**Problem requirements:** Keep to one stretch of the data below, the lines from the one with "Метод крепления" up to and including the one with "Утеплитель/Наполнитель", and return that stretch exactly.

**Source material:**
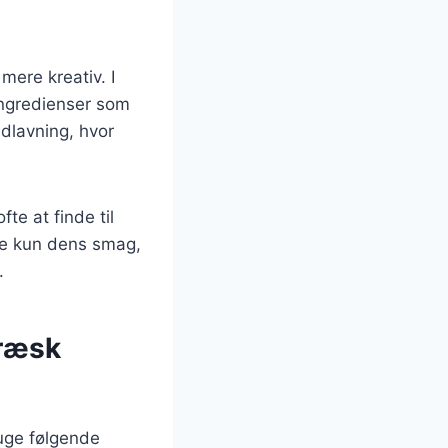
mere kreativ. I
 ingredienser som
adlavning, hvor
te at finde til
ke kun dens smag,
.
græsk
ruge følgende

* * *

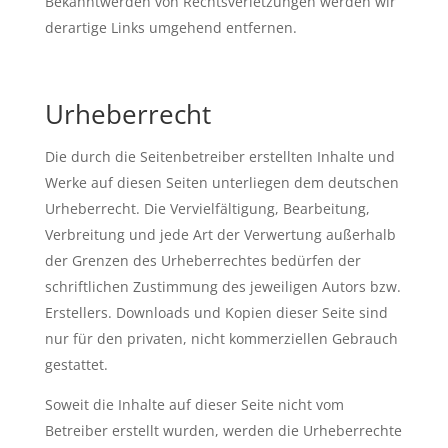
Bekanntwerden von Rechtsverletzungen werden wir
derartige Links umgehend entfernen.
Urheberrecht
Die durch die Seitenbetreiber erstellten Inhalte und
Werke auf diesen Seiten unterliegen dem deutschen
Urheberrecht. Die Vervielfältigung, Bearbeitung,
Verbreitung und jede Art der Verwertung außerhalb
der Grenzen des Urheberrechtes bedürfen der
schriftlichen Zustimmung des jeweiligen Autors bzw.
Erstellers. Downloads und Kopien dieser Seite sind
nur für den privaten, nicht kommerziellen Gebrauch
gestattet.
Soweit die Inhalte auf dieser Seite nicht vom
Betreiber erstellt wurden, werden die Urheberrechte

...

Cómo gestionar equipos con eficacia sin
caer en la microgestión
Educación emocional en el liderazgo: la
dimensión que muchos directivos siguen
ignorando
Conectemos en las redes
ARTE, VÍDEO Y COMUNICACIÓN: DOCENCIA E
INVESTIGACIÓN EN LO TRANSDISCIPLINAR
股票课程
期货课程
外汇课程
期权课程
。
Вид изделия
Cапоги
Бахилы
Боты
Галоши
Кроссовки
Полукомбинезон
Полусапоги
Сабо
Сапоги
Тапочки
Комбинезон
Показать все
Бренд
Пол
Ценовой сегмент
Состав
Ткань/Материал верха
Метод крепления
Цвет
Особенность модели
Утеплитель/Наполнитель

**Output of the exercise:**
Метод крепления
Цвет
Особенность модели
Утеплитель/Наполнитель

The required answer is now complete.